# Dokumen:

»»

Bapakku

“Um, piye kabare Bapak? Tanya Ibu Mertuaku saat kami sedang di rumah beliau. “Sehat alhamdulillah Buk,” jawabku lalu aku mencari-cari gambar Bapak yang kuambil sepekan sebelumnya saat menemani Bapak dalam rangka “Piket Birrul Walidain”. Tak dinyana Ibu langsung menangis melihatnya. “Yaa Allah Um, Bapak kok wis tuwek ngene.” Bapak dan Ibu mertuaku memang sudah lama tidak bertemu, sudah lebih dari 10 tahun.

Foto Bapak terlihat dari samping yang kuperlihatkan ke Ibu Mertuaku.

“Putune Bapak kabehe pira?” tanya Ibu lagi saat kami berada di rumah beliau lagi pekan lalu. Terus terang aku tidak hafal jumlah cucu Bapak. Harus kuhitung dulu: Mas Ikin 2, Mas Hudi 2, Ning Ninik 3, Aku 3, Anis, 2, Ifa 4, Ipung 2, Fendik 3 dan Thuthul 2; total 24. “Kale lusin Buk,” jawabku. “Maa syaa Allah, lha lek buyut pira?” tanya Ibu lagi. Apalagi jumlah cicit, aku juga harus menghitungnya meski jumlahnya belum banyak: Mas Ikin 2, Mas Hudi 1, Ning Ninik 1, Anis 1; total 5.  “Gangsal Buk.” Sejurus kemudian Ibu menghitung jumlah total anak + mantu + cucu + cicit Bapak. “Nenem ditambah nenem …,” gumam Ibu. Aku buru-buru meralat, “Kok nenem? Sanga Bu.” Bapak Su’ud dan Ibu Sutarti dikaruniai oleh Allah  9 anak + 9 mantu + 24 cucu + 5 cicit; total 47. “Maa syaa Allah, okeheee…,” Ibu geleng-geleng dan tertawa-tawa mengetahui hal itu.            

Pertanyaan-pertanyaan Ibu Mertua tentang Bapak menuntun mataku ke arah buku kaki kiriku bagian samping kiri. Ada bekas luka memanjang di sana. Setiap aku melihat luka itu, tergambar di benakku Bapak saat muda dan sepeda onthel bututnya serta diriku saat kecil.  Ya, luka itu kudapat saat aku dan kakakku dibonceng Bapak pulang dari kondangan manten di kecamatan sebelah.

««

# Bahan yang Diberikan:
»»

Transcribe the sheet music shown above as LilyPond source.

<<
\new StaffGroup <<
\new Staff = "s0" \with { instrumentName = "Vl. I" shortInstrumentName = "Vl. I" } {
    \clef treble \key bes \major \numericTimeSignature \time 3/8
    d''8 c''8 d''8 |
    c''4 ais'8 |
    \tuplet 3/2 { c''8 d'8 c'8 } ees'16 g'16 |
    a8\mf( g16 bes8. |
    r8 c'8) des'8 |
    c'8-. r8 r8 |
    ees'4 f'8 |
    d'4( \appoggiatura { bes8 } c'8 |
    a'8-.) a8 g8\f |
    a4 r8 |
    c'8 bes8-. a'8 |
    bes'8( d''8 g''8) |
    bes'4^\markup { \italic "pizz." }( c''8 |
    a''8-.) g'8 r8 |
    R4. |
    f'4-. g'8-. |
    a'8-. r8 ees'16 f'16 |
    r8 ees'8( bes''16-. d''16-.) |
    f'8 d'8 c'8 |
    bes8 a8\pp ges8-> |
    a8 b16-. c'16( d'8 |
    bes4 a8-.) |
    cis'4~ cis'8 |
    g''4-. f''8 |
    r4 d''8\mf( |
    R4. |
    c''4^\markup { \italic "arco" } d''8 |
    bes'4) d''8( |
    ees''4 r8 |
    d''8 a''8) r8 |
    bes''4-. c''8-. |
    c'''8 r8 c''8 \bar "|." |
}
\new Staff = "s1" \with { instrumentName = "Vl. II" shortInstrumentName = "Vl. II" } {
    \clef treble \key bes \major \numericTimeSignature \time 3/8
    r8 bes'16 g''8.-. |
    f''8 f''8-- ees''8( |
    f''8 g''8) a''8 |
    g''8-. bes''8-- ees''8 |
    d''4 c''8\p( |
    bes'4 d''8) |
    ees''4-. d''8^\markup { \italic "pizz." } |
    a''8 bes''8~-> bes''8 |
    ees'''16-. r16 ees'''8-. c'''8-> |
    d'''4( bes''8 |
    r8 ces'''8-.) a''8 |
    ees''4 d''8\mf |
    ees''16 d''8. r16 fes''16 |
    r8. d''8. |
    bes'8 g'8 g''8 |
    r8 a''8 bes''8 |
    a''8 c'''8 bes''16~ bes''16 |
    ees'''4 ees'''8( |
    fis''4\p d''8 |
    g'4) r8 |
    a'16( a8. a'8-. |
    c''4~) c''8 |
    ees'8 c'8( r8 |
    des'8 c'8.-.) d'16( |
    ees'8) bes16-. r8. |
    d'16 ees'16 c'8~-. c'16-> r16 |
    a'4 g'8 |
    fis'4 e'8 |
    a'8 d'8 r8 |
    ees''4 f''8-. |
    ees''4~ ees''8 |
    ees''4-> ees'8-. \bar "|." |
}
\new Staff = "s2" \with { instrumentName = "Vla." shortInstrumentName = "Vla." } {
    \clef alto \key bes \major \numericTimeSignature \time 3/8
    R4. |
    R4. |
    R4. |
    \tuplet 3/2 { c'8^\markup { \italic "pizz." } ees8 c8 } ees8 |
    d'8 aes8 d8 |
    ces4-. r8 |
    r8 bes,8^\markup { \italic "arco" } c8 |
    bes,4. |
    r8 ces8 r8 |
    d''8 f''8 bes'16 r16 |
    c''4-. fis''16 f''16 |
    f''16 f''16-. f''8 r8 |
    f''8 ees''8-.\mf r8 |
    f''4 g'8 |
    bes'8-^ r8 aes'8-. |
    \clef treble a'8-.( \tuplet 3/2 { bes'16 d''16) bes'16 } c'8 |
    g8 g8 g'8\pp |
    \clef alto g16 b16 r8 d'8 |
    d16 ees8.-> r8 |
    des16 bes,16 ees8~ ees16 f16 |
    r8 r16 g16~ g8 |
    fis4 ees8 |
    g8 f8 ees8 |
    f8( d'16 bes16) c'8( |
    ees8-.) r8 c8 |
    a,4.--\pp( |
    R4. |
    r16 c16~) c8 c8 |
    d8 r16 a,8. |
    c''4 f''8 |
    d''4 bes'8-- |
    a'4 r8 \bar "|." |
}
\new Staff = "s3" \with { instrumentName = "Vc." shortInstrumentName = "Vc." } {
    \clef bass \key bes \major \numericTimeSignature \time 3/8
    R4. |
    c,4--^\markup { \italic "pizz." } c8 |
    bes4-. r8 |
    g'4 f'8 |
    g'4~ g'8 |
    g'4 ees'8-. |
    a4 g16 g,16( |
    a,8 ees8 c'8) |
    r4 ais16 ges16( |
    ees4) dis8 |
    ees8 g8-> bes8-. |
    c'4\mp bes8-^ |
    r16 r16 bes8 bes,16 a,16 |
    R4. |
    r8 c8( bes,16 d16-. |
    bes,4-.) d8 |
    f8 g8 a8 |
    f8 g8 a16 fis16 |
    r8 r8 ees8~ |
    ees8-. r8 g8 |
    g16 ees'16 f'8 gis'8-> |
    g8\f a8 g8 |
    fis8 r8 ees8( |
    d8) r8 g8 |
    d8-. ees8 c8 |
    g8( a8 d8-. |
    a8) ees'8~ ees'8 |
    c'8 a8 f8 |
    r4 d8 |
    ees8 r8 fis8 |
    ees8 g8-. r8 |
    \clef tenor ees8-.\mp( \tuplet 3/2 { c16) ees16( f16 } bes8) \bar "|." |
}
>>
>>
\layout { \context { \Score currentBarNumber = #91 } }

««

# Tantangan:
Sambung tulisan "Bapakku" mulai dari kalimat sesudah bagian terakhirnya.

# Tanggapan:
Gantengnya Bapakku saat masih muda.

Menambah jawaban pertanyaan Ibu tentang kabar Bapak, kuceritakan juga bahwa sejak Ibuku berpulang, Bapak tinggal sendirian. Bapak memasak nasi sendiri untuk makan beliau sehari-hari dan lauknya dikirimi istri Adik Bungsu yang rumahnya “ungkur2an” dengan rumah Bapak. Kedua rumah tersebut terpisah oleh kebun yang banyak ditumbuhi pisang dan beberapa tanaman lain. Bapak biasa membuat “wedhang” sendiri termasuk saat Ramadhan, minuman untuk berbuka juga beliau buat sendiri.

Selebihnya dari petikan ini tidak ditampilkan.